Davis Kayla L, Silverman Emily D, Sussman Allison L, Wilson R Randy, Zipkin Elise F
Department of Integrative Biology Michigan State University East Lansing Michigan USA.
Ecology, Evolution, and Behavior Program Michigan State University East Lansing Michigan USA.
Ecol Evol. 2022 Mar 18;12(3):e8733. doi: 10.1002/ece3.8733. eCollection 2022 Mar.
Accurate estimates of animal abundance are essential for guiding effective management, and poor survey data can produce misleading inferences. Aerial surveys are an efficient survey platform, capable of collecting wildlife data across large spatial extents in short timeframes. However, these surveys can yield unreliable data if not carefully executed. Despite a long history of aerial survey use in ecological research, problems common to aerial surveys have not yet been adequately resolved. Through an extensive review of the aerial survey literature over the last 50 years, we evaluated how common problems encountered in the data (including nondetection, counting error, and species misidentification) can manifest, the potential difficulties conferred, and the history of how these challenges have been addressed.
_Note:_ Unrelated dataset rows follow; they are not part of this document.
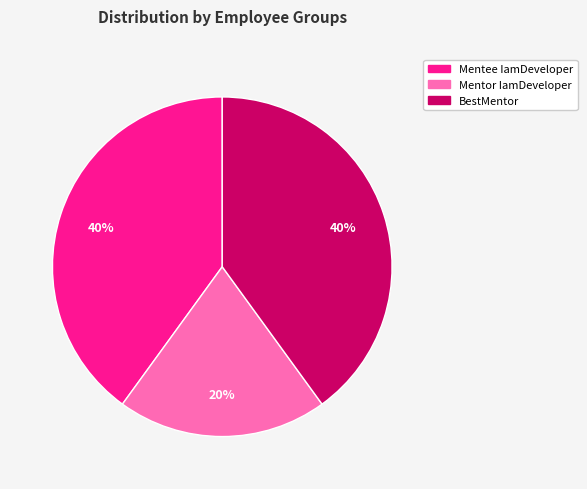

How many slices are in this pie chart?

3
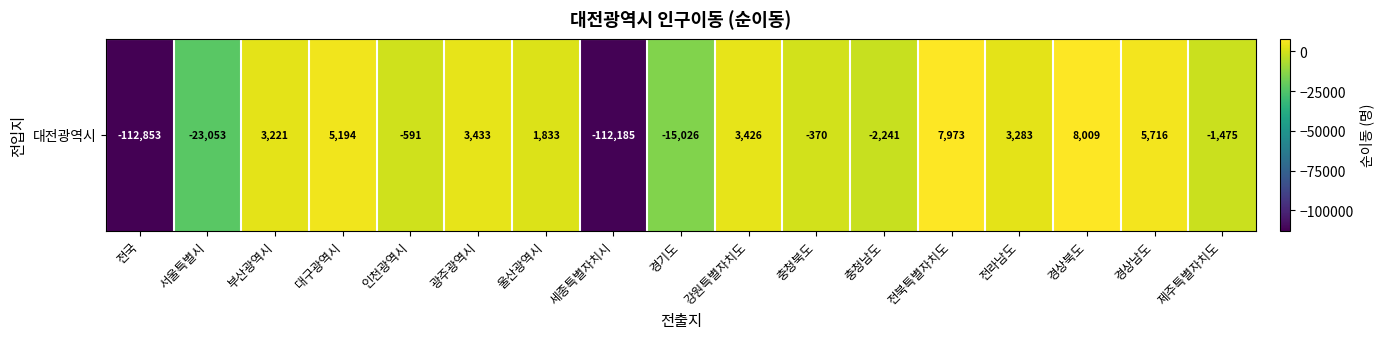

Reading left to right, list all the values displayed in this chart.

전국=-112853	서울특별시=-23053	부산광역시=3221	대구광역시=5194	인천광역시=-591	광주광역시=3433	울산광역시=1833	세종특별자치시=-112185	경기도=-15026	강원특별자치도=3426	충청북도=-370	충청남도=-2241	전북특별자치도=7973	전라남도=3283	경상북도=8009	경상남도=5716	제주특별자치도=-1475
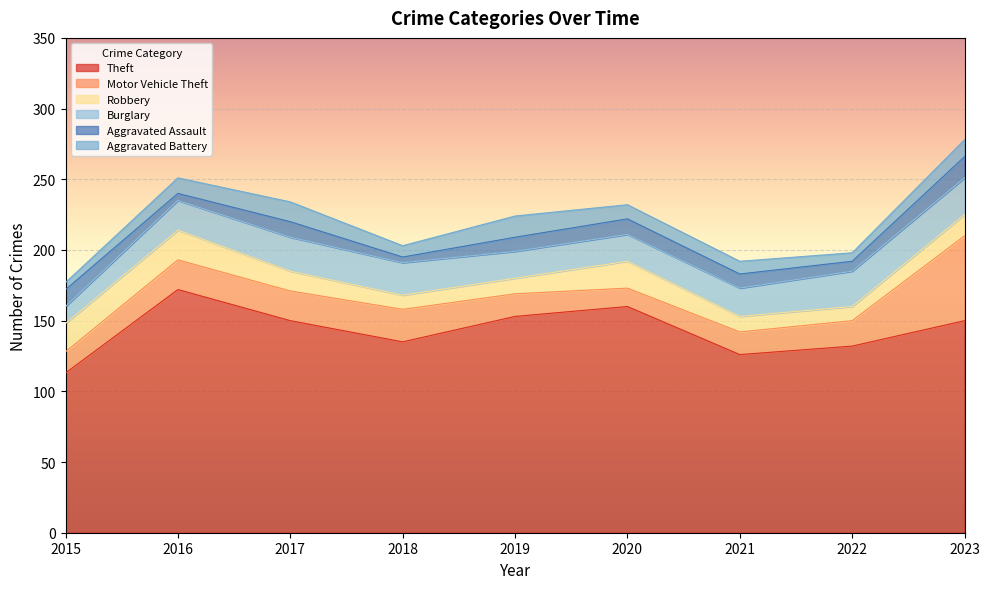

Where does the Theft series first go above 150?

2016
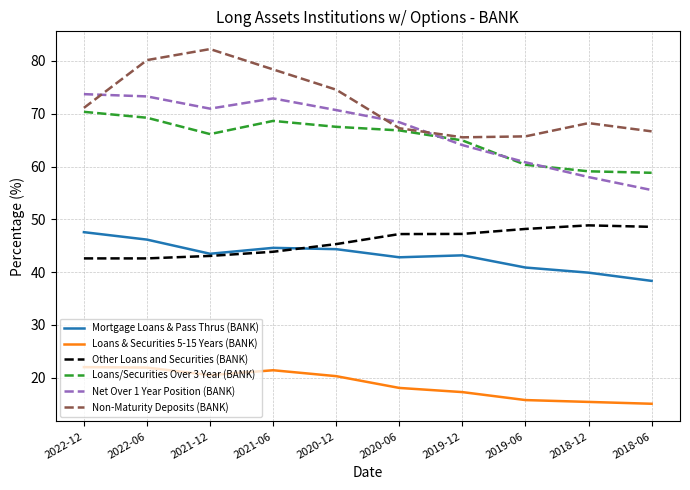

What is the difference between the highest and lowest values at 2022-12?

51.7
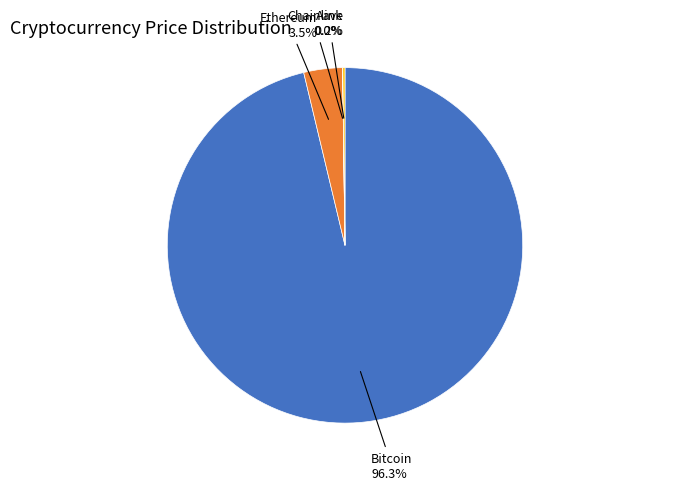

Is there any slice that represents more than half of the pie?

Yes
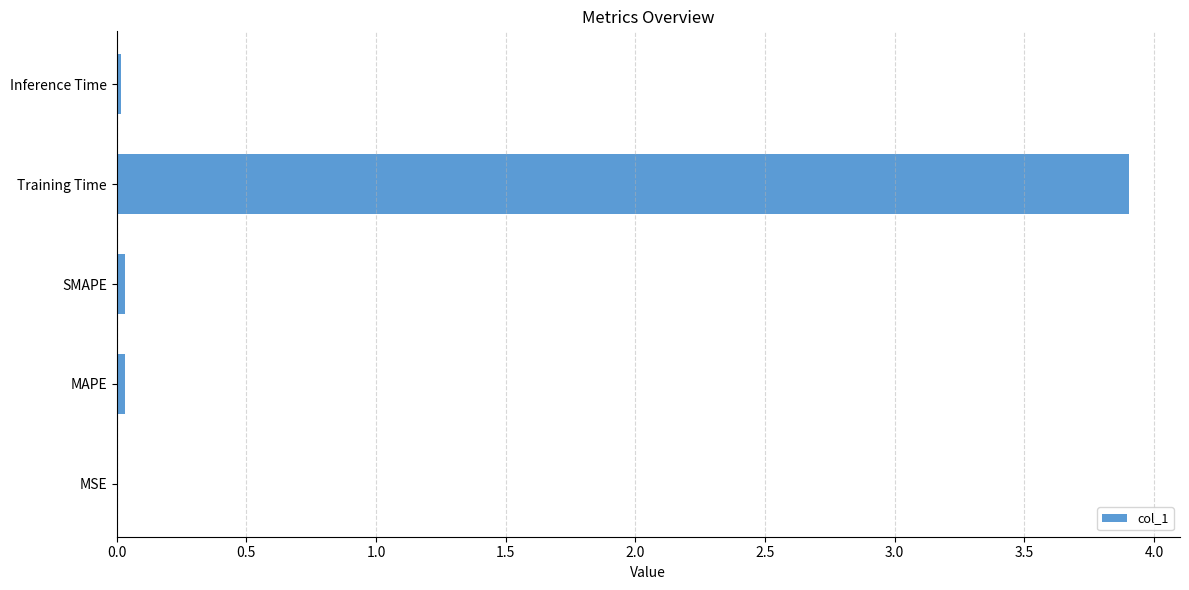

What is the maximum value shown in the chart?

3.9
Additionally, we used a double-observer case study focused on waterbird data collected via aerial surveys and an online group (flock) counting quiz to explore the potential extent of each challenge and possible resolutions. We found that nearly three quarters of the aerial survey methodology literature focused on accounting for nondetection errors, while issues of counting error and misidentification were less commonly addressed. Through our case study, we demonstrated how these challenges can prove problematic by detailing the extent and magnitude of potential errors. Using our online quiz, we showed that aerial observers typically undercount group size and that the magnitude of counting errors increases with group size. Our results illustrate how each issue can act to bias inferences, highlighting the importance of considering individual methods for mitigating potential problems separately during survey design and analysis. We synthesized the information gained from our analyses to evaluate strategies for overcoming the challenges of using aerial survey data to estimate wildlife abundance, such as digital data collection methods, pooling species records by family, and ordinal modeling using binned data. Recognizing conditions that can lead to data collection errors and having reasonable solutions for addressing errors can allow researchers to allocate resources effectively to mitigate the most significant challenges for obtaining reliable aerial survey data.
准确估计动物数量对于指导有效管理至关重要,而糟糕的调查数据可能会产生误导性的推断。航空调查是一个高效的调查平台,能够在短时间内跨越大空间范围收集野生动物数据。然而,如果执行不当,这些调查可能会产生不可靠的数据。尽管航空调查在生态研究中的应用历史悠久,但航空调查常见的问题尚未得到充分解决。通过对过去50年航空调查文献的广泛回顾,我们评估了数据中常见问题(包括未检测到、计数误差和物种误识别)是如何表现出来的、所带来的潜在困难以及应对这些挑战的历史。此外,我们使用了一个双观察者案例研究,重点关注通过航空调查收集的水鸟数据以及一个在线群体(鸟群)计数测验,以探讨每个挑战的潜在程度和可能的解决方案。我们发现,近四分之三的航空调查方法文献关注未检测到误差的核算,而计数误差和误识别问题则较少被提及。通过我们的案例研究,我们通过详细说明潜在误差的程度和大小,展示了这些挑战如何可能成为问题。通过我们的在线测验,我们表明航空观察者通常会低估群体规模,并且计数误差的大小会随着群体规模的增加而增加。我们的结果说明了每个问题如何可能导致推断产生偏差,强调了在调查设计和分析过程中分别考虑减轻潜在问题的个别方法的重要性。我们综合了从分析中获得的信息,以评估克服使用航空调查数据估计野生动物数量挑战的策略,例如数字数据收集方法、按科汇总物种记录以及使用分箱数据的有序建模。认识到可能导致数据收集误差的条件并拥有解决误差的合理方案,可以使研究人员有效地分配资源,以减轻获取可靠航空调查数据面临的最重大挑战。